The impact of the global financial crisis on Spain is becoming heavier. Unemployment in the country prevents the economy from recovering. Spain needs to urgently save the construction industry from its current predicament. Yet there does not seem to be light at the end of the tunnel. Experts do not predict that the Spanish economy will recover within the next four years.
This assessment is bad news for Spain and for the EU. The EU can manage and overcome the crisis within crisis caused by Greece. However should Spain go down and Madrid declare state bankruptcy, the ramifications for the EU will be great. Spain cannot reduce the number of unemployed. This causes unhappiness in the country. The people are angry at falling standards of living. Unemployment among the youth is higher. Young people are concerned about their future. Unemployment in the manufacturing and construction sectors of Spain is very high.
The jobs of present employees are far from being safe. Of those employed in this field, 30 per cent are employed through temporary contracts. They may be turned back from the door when they go to work one morning. Madrid has to revitalise the banking sector. It also needs to come up with ways in which to make the labour market more elastic and reform the pensions system. For if the real sector does not pick up, employment will not increase. In such a case, Spain does not have a chance of escaping the vortex. According to agency news, while the construction sector in Spain was producing 1 million residences annually, it watched in desperation as the number fell to 60,000 with the crisis. In other words, the Spanish construction sector is dead. As a result, the number of people unemployed in Spain has risen to 4 million.
It is even theoretically impossible for the country’s present employment levels to improve the national economy, to pay back the abnormally high public debt and to create new jobs for the unemployed. According to 2009 data, Spain was the 13th largest economy in the world with its USD 1,361 billion GDP for its 47 million population. However, World Bank data show that Spain is the ninth largest economy in the world and the fifth largest in Europe. The global financial crisis raised Spain’s public debt to 125 per cent of national income back in 2005. This was thrice the figure compared to ten years ago. With the collapse of real estate and construction markets in 2007, the banks also faced serious problems. Meanwhile the decline of the construction sector, which accounted for a third of the GDP struck a heavy blow to the economy.
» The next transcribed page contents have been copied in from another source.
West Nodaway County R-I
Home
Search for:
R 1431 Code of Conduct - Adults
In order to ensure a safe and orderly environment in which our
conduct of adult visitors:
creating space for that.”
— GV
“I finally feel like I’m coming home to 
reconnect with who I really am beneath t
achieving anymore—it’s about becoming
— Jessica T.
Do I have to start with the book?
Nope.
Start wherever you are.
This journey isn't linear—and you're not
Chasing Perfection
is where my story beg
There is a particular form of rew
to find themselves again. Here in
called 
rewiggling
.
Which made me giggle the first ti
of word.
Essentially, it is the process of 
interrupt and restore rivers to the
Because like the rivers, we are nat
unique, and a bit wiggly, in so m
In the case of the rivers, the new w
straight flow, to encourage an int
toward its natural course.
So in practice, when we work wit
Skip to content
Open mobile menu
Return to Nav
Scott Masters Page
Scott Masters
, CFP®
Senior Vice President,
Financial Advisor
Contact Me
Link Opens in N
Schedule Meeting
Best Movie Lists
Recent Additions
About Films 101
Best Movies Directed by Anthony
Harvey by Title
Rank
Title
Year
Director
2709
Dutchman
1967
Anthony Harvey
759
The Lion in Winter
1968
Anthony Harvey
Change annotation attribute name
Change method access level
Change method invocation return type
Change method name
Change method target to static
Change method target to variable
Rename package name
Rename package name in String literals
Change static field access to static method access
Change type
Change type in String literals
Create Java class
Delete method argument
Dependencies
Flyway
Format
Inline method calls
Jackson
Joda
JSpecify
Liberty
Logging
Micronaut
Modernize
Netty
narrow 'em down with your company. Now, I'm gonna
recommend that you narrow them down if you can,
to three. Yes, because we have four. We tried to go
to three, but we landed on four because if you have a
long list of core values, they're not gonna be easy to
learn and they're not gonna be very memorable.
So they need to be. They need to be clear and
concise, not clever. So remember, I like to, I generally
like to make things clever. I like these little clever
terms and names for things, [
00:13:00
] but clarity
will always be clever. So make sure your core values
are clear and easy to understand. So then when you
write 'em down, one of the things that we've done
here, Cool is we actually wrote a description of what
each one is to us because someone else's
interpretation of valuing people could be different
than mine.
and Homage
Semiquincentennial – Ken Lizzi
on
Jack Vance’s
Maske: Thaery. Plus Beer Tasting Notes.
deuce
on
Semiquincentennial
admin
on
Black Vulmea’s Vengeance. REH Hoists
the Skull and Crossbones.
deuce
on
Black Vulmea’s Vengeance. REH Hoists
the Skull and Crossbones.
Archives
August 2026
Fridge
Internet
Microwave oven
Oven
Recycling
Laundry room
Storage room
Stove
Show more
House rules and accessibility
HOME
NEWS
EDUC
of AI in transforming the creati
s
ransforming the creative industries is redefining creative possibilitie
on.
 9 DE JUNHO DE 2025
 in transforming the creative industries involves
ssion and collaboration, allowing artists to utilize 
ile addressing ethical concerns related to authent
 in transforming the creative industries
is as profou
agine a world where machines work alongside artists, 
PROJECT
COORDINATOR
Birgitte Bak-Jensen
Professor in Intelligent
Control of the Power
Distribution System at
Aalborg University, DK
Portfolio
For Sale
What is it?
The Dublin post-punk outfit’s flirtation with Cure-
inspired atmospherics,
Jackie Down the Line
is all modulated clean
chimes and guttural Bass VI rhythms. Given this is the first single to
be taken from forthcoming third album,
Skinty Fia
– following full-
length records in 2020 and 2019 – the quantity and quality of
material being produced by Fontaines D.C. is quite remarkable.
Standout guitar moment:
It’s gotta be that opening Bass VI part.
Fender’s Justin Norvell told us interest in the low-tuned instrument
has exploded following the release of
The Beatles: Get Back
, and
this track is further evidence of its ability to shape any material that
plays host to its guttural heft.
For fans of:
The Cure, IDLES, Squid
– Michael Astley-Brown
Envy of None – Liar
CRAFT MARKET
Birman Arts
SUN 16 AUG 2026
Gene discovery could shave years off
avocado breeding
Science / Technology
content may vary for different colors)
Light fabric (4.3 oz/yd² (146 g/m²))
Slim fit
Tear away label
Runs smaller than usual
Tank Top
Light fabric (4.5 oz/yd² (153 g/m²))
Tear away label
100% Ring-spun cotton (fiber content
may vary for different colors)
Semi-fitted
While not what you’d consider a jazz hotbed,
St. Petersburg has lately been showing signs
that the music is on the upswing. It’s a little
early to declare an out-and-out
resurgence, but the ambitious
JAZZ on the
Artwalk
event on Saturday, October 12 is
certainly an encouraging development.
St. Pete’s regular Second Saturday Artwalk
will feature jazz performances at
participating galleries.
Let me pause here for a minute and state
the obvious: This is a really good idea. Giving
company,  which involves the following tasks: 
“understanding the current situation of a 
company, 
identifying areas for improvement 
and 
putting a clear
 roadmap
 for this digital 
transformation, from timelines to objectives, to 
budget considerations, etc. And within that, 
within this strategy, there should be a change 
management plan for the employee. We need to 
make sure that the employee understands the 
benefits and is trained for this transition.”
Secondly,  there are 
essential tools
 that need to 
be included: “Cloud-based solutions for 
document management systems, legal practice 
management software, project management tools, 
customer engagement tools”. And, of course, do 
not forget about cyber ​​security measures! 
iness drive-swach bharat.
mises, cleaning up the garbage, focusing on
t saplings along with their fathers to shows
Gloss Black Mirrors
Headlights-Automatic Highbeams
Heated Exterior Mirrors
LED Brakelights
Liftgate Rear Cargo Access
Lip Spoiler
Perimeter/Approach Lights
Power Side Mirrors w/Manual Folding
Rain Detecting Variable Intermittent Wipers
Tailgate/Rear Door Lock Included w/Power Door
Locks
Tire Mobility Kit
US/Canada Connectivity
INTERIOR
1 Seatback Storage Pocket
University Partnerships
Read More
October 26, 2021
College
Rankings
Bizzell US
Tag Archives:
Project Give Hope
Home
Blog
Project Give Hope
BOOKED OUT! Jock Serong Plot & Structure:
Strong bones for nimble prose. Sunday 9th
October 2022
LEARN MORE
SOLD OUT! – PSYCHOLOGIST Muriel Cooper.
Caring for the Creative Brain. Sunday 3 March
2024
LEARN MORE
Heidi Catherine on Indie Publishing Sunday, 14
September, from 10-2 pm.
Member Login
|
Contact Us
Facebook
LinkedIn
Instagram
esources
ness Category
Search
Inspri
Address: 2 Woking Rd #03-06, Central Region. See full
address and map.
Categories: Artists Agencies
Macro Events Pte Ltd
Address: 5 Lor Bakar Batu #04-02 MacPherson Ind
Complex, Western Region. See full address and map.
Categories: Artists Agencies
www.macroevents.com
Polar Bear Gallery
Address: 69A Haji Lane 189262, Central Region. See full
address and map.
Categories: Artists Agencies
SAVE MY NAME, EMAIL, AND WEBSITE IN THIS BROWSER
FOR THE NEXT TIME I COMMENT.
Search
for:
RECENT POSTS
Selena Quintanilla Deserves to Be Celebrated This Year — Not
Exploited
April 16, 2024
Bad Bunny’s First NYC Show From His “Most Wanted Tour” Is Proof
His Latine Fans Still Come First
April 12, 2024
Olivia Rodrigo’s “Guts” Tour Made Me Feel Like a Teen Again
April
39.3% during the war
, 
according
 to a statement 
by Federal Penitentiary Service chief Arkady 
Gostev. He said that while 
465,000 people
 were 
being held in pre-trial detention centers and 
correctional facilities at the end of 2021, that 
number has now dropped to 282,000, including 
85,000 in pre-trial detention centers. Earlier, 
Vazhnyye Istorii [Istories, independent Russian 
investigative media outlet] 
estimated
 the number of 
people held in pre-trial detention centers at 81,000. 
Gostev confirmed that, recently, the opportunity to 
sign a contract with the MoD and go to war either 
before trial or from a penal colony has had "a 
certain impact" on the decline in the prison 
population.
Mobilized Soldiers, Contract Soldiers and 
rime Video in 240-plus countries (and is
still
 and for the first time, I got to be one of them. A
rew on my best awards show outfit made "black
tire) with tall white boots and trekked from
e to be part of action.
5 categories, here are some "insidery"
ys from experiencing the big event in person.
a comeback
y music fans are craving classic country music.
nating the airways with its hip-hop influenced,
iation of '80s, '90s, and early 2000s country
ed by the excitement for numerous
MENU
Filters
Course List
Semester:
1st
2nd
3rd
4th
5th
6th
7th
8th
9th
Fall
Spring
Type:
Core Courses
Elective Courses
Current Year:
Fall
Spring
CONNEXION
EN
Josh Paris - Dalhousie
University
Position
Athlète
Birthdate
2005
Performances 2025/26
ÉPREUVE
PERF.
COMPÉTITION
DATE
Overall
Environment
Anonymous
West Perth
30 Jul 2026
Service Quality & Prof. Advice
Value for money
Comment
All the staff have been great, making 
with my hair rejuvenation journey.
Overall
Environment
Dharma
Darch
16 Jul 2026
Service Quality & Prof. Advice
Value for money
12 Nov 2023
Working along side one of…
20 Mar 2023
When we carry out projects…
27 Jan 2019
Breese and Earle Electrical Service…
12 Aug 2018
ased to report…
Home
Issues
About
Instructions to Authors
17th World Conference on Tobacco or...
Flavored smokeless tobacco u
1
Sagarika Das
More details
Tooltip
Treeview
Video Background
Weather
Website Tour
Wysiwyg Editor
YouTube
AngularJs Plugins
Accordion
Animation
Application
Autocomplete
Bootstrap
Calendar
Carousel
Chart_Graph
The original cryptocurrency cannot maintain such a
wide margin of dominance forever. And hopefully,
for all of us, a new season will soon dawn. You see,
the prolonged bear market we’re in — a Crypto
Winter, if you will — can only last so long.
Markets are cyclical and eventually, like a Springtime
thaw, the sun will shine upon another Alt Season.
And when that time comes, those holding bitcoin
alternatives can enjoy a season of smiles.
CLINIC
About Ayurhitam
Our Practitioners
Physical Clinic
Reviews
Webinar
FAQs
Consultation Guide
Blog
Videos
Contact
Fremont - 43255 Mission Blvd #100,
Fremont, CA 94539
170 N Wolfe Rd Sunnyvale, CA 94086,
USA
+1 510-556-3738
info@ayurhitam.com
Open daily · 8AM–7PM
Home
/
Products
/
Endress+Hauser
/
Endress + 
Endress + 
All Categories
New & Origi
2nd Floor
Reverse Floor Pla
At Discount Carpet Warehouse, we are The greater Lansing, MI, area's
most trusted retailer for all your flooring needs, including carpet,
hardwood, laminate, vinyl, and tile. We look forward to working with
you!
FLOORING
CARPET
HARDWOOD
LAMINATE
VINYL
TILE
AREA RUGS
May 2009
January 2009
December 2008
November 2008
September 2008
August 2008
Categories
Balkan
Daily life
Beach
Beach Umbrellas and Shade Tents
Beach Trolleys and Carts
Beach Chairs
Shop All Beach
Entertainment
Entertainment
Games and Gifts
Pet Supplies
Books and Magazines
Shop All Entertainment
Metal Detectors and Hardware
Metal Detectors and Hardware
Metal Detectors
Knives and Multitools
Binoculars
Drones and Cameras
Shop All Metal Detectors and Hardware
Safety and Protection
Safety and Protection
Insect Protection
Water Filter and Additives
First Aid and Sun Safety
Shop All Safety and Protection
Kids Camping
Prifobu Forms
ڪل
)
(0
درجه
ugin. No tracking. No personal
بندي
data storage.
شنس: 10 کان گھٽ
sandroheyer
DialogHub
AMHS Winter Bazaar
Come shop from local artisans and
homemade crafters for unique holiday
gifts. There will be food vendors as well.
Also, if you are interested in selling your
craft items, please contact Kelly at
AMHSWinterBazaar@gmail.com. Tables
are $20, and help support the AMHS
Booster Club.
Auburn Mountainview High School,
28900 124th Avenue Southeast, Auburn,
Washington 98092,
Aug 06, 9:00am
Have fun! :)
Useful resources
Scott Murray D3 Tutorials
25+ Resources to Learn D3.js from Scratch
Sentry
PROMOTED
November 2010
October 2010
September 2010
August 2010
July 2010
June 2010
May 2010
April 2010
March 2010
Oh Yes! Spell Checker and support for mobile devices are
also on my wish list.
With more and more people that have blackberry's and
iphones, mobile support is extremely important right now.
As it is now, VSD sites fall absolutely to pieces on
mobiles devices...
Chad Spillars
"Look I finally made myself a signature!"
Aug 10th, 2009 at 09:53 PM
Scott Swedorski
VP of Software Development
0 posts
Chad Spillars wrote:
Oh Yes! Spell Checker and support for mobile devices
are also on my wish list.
Price of real estate declined rapidly in the process. Production of residences almost ground to a halt, unemployment soared and unpaid loans reached a new record. The process continues. Its impact on Spain’s Basque and Catalan regions becomes greater. In the process, Spain is receiving new wounds. These hurt not only Madrid, but also the EU. It is possible to say that if Spain is not going to recover from the crisis in four years, then neither will the EU.